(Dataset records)
——
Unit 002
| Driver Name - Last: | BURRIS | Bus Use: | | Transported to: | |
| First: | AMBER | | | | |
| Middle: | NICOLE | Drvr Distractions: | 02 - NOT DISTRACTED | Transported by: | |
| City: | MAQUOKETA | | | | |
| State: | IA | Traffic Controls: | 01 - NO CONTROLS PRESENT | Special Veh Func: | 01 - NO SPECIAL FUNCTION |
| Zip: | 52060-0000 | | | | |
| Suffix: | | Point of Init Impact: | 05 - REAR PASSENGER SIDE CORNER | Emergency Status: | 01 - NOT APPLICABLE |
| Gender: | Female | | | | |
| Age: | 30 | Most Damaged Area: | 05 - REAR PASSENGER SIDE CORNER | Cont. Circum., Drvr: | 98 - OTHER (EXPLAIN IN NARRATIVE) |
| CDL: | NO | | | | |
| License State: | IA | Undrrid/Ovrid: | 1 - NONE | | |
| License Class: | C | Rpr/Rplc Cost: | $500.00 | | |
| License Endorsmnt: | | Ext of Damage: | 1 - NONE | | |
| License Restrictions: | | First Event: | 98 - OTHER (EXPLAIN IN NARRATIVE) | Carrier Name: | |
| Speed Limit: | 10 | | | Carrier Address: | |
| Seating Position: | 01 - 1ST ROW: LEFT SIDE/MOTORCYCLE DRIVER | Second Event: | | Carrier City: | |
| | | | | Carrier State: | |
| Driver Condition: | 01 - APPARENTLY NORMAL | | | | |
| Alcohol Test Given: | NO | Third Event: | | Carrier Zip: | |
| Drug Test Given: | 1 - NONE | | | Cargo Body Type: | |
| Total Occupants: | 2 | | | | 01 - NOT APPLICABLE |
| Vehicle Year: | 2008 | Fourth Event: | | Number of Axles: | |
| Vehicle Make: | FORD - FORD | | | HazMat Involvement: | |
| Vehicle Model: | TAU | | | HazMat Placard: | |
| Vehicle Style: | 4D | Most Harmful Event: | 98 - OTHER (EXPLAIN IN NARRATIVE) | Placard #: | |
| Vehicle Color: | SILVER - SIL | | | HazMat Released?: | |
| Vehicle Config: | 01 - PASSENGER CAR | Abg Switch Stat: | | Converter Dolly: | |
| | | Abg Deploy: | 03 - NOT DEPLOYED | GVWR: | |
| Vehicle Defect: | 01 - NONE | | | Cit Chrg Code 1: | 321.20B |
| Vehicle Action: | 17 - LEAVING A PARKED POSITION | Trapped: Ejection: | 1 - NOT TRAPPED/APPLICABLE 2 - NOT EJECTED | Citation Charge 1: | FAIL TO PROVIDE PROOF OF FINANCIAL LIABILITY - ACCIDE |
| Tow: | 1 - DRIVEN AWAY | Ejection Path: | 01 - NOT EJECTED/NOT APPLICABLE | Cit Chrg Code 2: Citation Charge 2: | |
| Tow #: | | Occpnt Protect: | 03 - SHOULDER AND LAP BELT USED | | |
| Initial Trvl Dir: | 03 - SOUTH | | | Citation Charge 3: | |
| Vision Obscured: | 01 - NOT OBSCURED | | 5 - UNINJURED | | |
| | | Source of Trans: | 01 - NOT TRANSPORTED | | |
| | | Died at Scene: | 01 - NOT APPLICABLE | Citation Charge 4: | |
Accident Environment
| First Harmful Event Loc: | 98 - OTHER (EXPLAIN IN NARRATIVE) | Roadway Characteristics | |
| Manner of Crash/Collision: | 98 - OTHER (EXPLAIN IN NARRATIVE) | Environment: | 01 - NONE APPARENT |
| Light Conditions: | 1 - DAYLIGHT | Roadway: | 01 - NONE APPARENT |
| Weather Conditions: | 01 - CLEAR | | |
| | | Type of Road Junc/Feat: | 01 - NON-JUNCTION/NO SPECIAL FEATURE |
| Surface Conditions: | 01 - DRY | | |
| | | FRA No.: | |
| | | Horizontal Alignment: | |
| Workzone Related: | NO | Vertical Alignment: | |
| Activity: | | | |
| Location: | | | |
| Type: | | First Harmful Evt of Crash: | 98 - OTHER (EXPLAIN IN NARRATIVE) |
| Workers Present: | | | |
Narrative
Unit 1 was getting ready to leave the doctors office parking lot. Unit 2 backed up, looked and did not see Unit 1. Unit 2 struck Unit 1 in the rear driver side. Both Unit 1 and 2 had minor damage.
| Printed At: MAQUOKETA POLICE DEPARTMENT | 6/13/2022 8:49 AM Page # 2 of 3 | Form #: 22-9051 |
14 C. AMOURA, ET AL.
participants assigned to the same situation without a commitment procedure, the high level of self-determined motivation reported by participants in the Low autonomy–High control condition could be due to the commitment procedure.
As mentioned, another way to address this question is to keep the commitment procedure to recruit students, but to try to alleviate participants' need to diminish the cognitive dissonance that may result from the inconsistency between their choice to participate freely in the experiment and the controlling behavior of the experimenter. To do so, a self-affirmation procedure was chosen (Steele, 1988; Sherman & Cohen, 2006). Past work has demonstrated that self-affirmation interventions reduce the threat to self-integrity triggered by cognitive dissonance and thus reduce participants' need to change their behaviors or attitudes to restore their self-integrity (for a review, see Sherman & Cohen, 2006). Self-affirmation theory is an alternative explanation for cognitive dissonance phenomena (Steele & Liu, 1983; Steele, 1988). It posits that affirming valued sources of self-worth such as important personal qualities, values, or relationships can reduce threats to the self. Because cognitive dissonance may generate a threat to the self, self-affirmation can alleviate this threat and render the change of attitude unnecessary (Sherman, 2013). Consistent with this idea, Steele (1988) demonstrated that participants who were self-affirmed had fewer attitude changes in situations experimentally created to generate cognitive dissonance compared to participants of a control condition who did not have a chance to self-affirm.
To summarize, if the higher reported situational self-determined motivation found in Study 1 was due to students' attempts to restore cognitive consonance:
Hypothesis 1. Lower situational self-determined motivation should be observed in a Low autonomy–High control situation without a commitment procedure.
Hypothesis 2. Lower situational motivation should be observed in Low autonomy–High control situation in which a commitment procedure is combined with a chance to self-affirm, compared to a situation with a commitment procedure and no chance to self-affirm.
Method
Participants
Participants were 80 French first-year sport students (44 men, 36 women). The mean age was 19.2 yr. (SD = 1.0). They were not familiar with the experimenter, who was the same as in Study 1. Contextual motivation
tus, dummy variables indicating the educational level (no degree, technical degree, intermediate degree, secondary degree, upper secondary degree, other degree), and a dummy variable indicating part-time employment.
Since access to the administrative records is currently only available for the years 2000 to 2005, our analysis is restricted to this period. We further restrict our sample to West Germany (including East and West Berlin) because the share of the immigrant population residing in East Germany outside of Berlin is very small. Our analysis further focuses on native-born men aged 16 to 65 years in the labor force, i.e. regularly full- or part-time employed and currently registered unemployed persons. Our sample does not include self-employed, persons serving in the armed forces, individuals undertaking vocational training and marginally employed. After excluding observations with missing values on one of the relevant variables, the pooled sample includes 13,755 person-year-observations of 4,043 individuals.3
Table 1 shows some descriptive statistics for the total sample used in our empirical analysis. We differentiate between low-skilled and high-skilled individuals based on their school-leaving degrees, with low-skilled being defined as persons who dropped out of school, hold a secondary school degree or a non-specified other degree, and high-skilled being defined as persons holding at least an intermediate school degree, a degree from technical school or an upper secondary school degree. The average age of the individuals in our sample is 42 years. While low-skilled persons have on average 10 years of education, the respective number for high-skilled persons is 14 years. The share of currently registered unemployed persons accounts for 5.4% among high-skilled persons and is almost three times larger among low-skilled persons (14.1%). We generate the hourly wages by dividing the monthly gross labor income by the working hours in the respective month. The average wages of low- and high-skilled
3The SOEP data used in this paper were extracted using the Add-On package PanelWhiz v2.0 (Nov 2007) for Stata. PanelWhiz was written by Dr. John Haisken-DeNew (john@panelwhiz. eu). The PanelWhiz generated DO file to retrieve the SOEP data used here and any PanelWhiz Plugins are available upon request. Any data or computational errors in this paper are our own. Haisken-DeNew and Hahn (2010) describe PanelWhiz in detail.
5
——
▶ _ACTIVITY_:
From the data above, output only the lines between the line containing "Cost: | $500.00 | | |" and the line containing "Charge 2: | |", inclusive, exactly as written.

▶ _ANSWER BELOW_:
| License Class: | C | Rpr/Rplc Cost: | $500.00 | | |
| License Endorsmnt: | | Ext of Damage: | 1 - NONE | | |
| License Restrictions: | | First Event: | 98 - OTHER (EXPLAIN IN NARRATIVE) | Carrier Name: | |
| Speed Limit: | 10 | | | Carrier Address: | |
| Seating Position: | 01 - 1ST ROW: LEFT SIDE/MOTORCYCLE DRIVER | Second Event: | | Carrier City: | |
| | | | | Carrier State: | |
| Driver Condition: | 01 - APPARENTLY NORMAL | | | | |
| Alcohol Test Given: | NO | Third Event: | | Carrier Zip: | |
| Drug Test Given: | 1 - NONE | | | Cargo Body Type: | |
| Total Occupants: | 2 | | | | 01 - NOT APPLICABLE |
| Vehicle Year: | 2008 | Fourth Event: | | Number of Axles: | |
| Vehicle Make: | FORD - FORD | | | HazMat Involvement: | |
| Vehicle Model: | TAU | | | HazMat Placard: | |
| Vehicle Style: | 4D | Most Harmful Event: | 98 - OTHER (EXPLAIN IN NARRATIVE) | Placard #: | |
| Vehicle Color: | SILVER - SIL | | | HazMat Released?: | |
| Vehicle Config: | 01 - PASSENGER CAR | Abg Switch Stat: | | Converter Dolly: | |
| | | Abg Deploy: | 03 - NOT DEPLOYED | GVWR: | |
| Vehicle Defect: | 01 - NONE | | | Cit Chrg Code 1: | 321.20B |
| Vehicle Action: | 17 - LEAVING A PARKED POSITION | Trapped: Ejection: | 1 - NOT TRAPPED/APPLICABLE 2 - NOT EJECTED | Citation Charge 1: | FAIL TO PROVIDE PROOF OF FINANCIAL LIABILITY - ACCIDE |
| Tow: | 1 - DRIVEN AWAY | Ejection Path: | 01 - NOT EJECTED/NOT APPLICABLE | Cit Chrg Code 2: Citation Charge 2: | |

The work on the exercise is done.